Paddy Ashdown, the Liberal Democrat leader, says his members will vote for the social chapter amendment.
Government sources say Lord Tebbit, a former Conservative Party chairman, enraged Major by saying he would "cheerfully vote for an amendment saying the moon was made of blue cheese" if it would "wreck the treaty." For the treaty to go into effect all 12 EC members must ratify it. `More politics than law'
At a meeting of senior ministers, constitutional advisers told Major that he did not have to defer to Parliament to ratify the treaty. Lawyers, however, dispute that point.
Professor Bernard Rudden, a specialist in constitutional law at Oxford University, says the Commons had to endorse the treaty, but Professor Michael Zander, a constitutional lawyer at the London School of Economics, argued that the government had no need of parliamentary approval.
Sir Teddy Taylor, a Conservative rebel who is determined to kill the Maastricht bill, says the matter is "more about politics than law."
"The government would be unwise to ignore the will of Parliament," he says, noting that 2 out of 3 British citizens, according to opinion polls, are opposed to the Maastricht Treaty.
Major has rejected calls for a referendum.
The EC's Mr. Bangemann said: "There is no alternative to a federal state.
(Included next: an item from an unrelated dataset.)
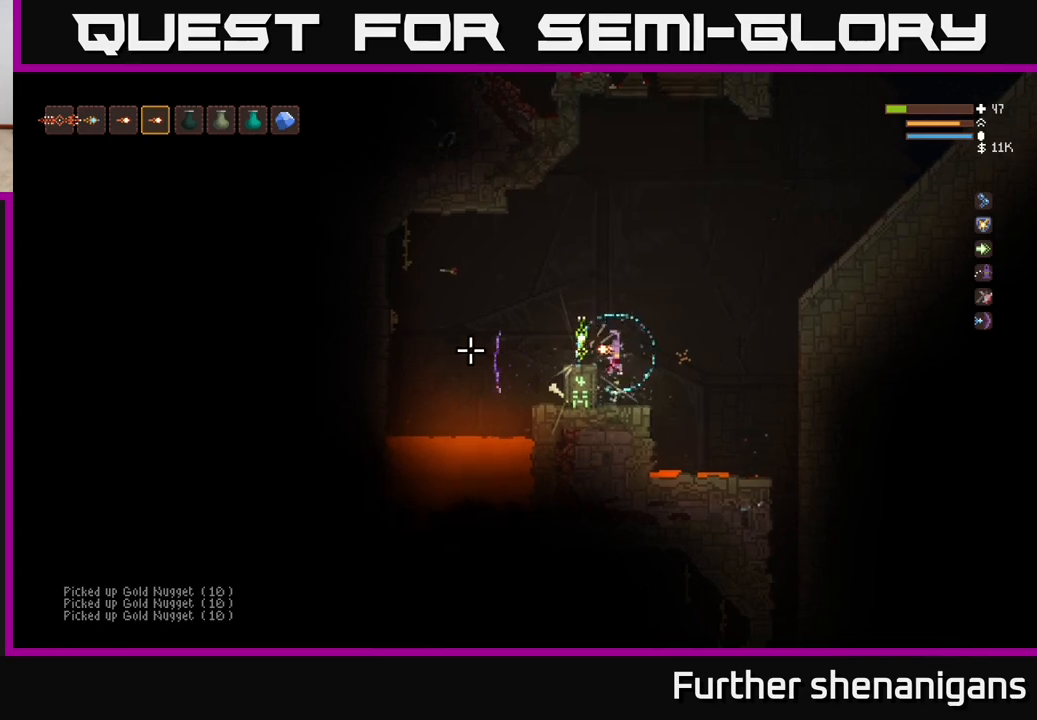
{"buttons": [], "left_stick": "right", "right_stick": "left", "events": [[50, "L2", "up"], [50, "left_stick", "center"], [83, "R2", "down"], [167, "R2", "up"], [283, "L2", "down"], [300, "R2", "down"], [300, "left_stick", "right"], [383, "R2", "up"], [483, "L2", "up"]]}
European unification must therefore be seen through to a successful conclusion."
Members of the European Parliament meeting in Strasbourg last week said the British dispute was difficult to understand.
Jean Penders, Dutch Christian Democrat member of the parliament, accuses British anti-Maastricht politicians of adopting a "totally negative and destructive pose."
"There is something wrong with Britain's parliamentary behavior," he says.